The political risk insurance and credit enhancement arm of the World Bank Group is providing support for an extended transportation project in the State of São Paulo that has a $300 million financing gap, according to a statement.
The São Paulo Sustainable Transport project, which started last year, was bid out to commercial banks after it was expanded, with the Multilateral Investment Guarantee Agency (MIGA) providing a credit enhancement instrument to Banco Santander on a $300 million loan, covering the risk of non-honoring of sovereign financial obligations for a term of 12 years, it said.
This approach resulted in a more efficient use of funds for São Paulo, as MIGA’s involvement resulted in a longer tenor and more competitive pricing for the commercial loan than otherwise would have been available, according to the statement.

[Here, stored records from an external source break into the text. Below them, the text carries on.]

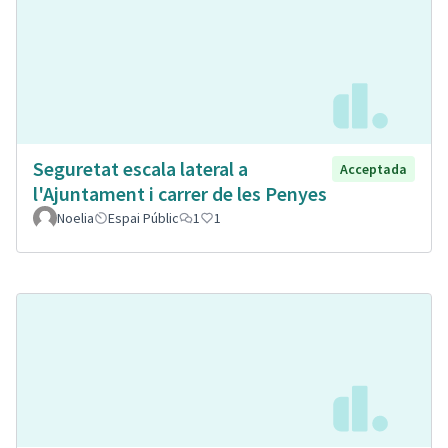
Seguretat escala lateral a
Acceptada
l'Ajuntament i carrer de les Penyes
Noelia
Espai Públic
1
1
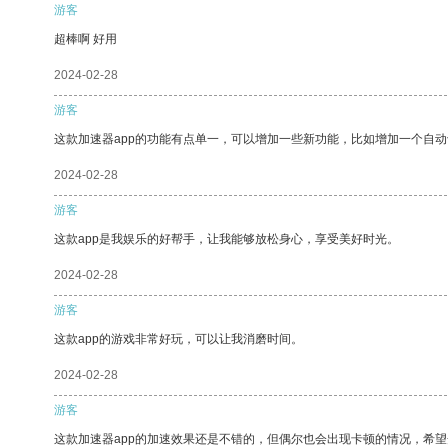
游客
超棒啊 好用
2024-02-28
游客
这款加速器app的功能有点单一，可以增加一些新功能，比如增加一个自
2024-02-28
游客
这款app是我娱乐的好帮手，让我能够放松身心，享受美好时光。
2024-02-28
游客
这款app的游戏非常好玩，可以让我消磨时间。
2024-02-28
游客
这款加速器app的加速效果还是不错的，但偶尔也会出现卡顿的情况，希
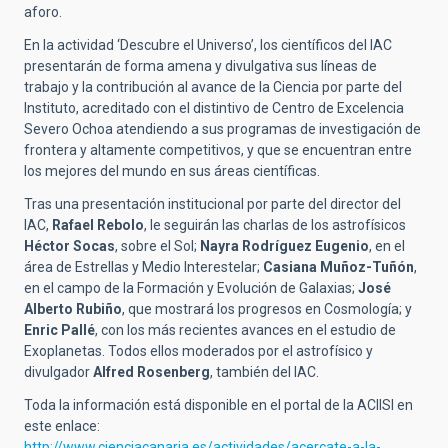
aforo.
En la actividad ‘Descubre el Universo’, los científicos del IAC
presentarán de forma amena y divulgativa sus líneas de
trabajo y la contribución al avance de la Ciencia por parte del
Instituto, acreditado con el distintivo de Centro de Excelencia
Severo Ochoa atendiendo a sus programas de investigación de
frontera y altamente competitivos, y que se encuentran entre
los mejores del mundo en sus áreas científicas.
Tras una presentación institucional por parte del director del
IAC,
Rafael Rebolo
, le seguirán las charlas de los astrofísicos
Héctor Socas
, sobre el Sol;
Nayra Rodríguez Eugenio
, en el
área de Estrellas y Medio Interestelar;
Casiana Muñoz-Tuñón
,
en el campo de la Formación y Evolución de Galaxias;
José
Alberto Rubiño
, que mostrará los progresos en Cosmología; y
Enric Pallé
, con los más recientes avances en el estudio de
Exoplanetas. Todos ellos moderados por el astrofísico y
divulgador
Alfred Rosenberg
, también del IAC.
Toda la información está disponible en el portal de la ACIISI en
este enlace:
http://www.cienciacanaria.es/actividades/acercate-a-la-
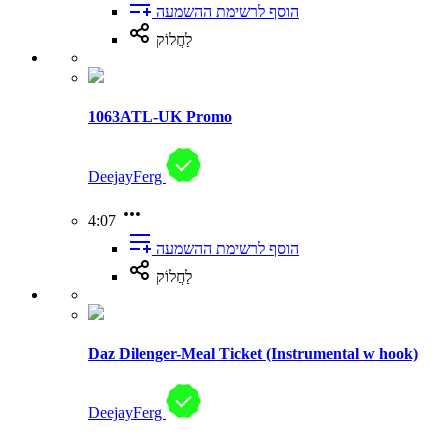
הוסף לרשימת ההשמעה
לַחֲלוֹק
1063ATL-UK Promo
DeejayFerg
4:07
הוסף לרשימת ההשמעה
לַחֲלוֹק
Daz Dilenger-Meal Ticket (Instrumental w hook)
DeejayFerg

The MIGA-backed and World Bank loans will finance the rehabilitation and upgrading of 650 kilometres of roads and the reconstruction of two bridges for inland waterway transport on the Tiete River. These improvements will reduce logistics costs to benefit local and regional industry. The state also expects the project to increase employment and wages across a wider geographic area.
The backing is in line with MIGA and the World Bank’s previous funding for this “milestone” project – last year, the World Bank and the State of São Paulo committed $300 million and $129 million to the project.
“This project shows the incredible potential of collaboration between the public and private sector to address the infrastructure gap that so many countries are facing around the world,” said Keiko Honda, MIGA’s executive vice president and chief executive officer. “I see this approach as ground-breaking and replicable in other states or countries with similar borrowing constraints and limited resources.”
“Santander is proud to participate in this project, together with World Bank and MIGA’s support, that will contribute to improving the State of Sao Paulo's transport and logistics efficiency, safety, and disaster risk management,” said Octaviano Couttolenc Mestre, global head of export & agency finance for Banco Santander.
“By leveraging the individual balance sheets of different institutions of the World Bank Group, we mobilized the resources to finance the entire project,” said Madelyn Antoncic, vice-president and treasurer of the World Bank.
“Our combined financial strength, technical expertise, and relationships with the private sector allow us to support projects of this magnitude and importance for the development of Brazil,” she added.